Sad to say, New York city is still cheap in euros. So yeah, these guys will lose their jobs — but lowering prices will require a steeper downturn still. And that will mean crime. I for one prefer not getting stabbed to, um, having a hard time getting into restaurants that would be dirty, empty holes if not for the wealth boom. It occurs to me that anarchist squatters have pretty solid objections here, and I have strong sympathies with anarchist squatters, but please note that our friend Andre is not an anarchist squatter. Also, anarchist squatters can always squat in, say, some crumbling rustbelt dystopia. No on ever said squatting should be convenient to enormous multiplexes and fashionable boutiques.

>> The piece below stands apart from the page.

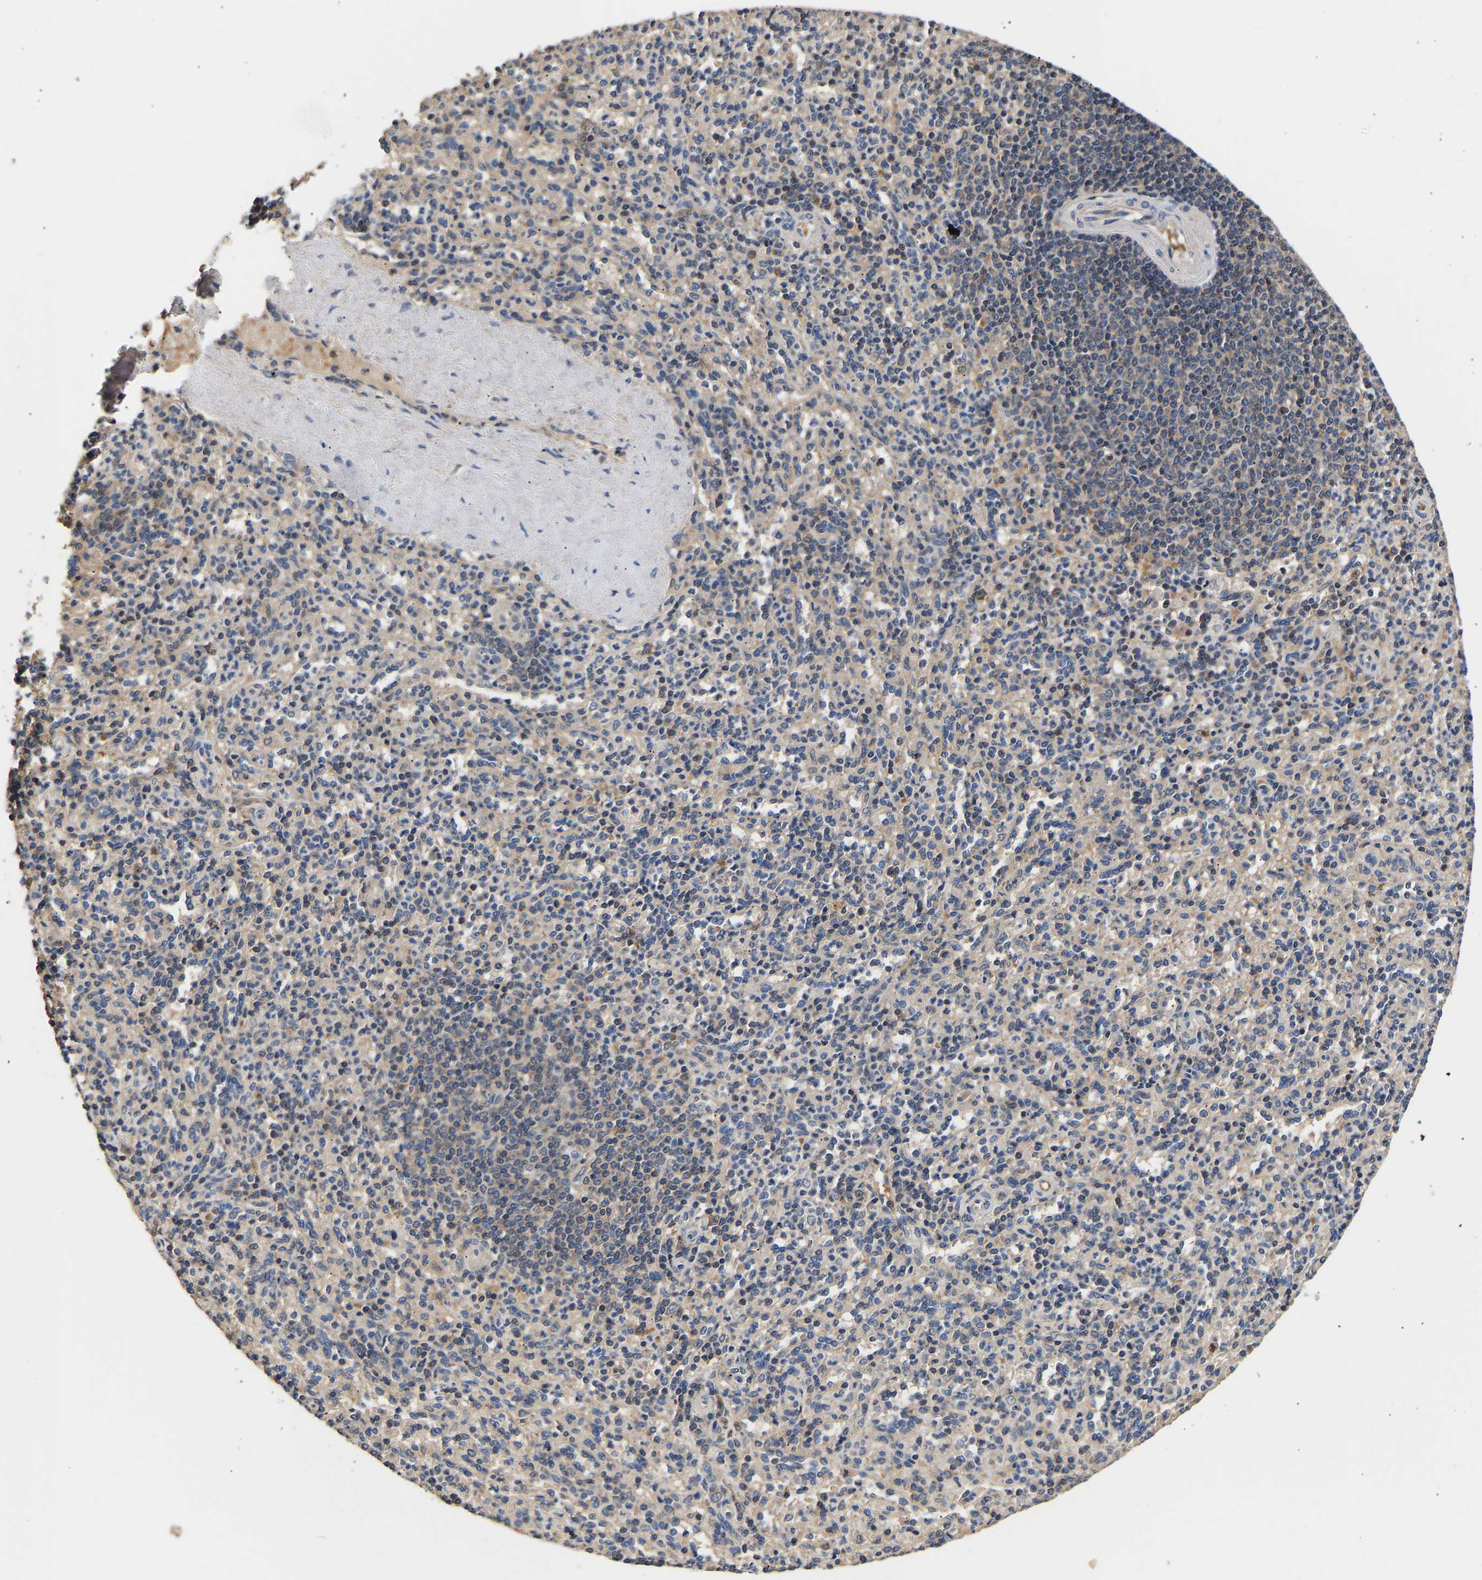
{"staining": {"intensity": "strong", "quantity": "<25%", "location": "cytoplasmic/membranous"}, "tissue": "spleen", "cell_type": "Cells in red pulp", "image_type": "normal", "snomed": [{"axis": "morphology", "description": "Normal tissue, NOS"}, {"axis": "topography", "description": "Spleen"}], "caption": "Approximately <25% of cells in red pulp in unremarkable spleen reveal strong cytoplasmic/membranous protein staining as visualized by brown immunohistochemical staining.", "gene": "LRBA", "patient": {"sex": "male", "age": 36}}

Just as I root for the superintelligent machines that will render me obsolete, I root for the Calvinist middle-class millionaires. Yes, they are often tacky, soulless workaholics — but they will also dramatically drive down the price of my awesome neckband voiceless telephone of the future. My goodness, I can’t wait to not appear to be saying anything while “subvocalizing” to a friend millions of miles away, “Man, I can’t stand these bozos” while the bozos are standing inches away from me! Oh, the thrill will never get old! But first Carlos Slim needs to buy it for 80 bajillion pesos to taunt his fellow Mexican bajillionaires.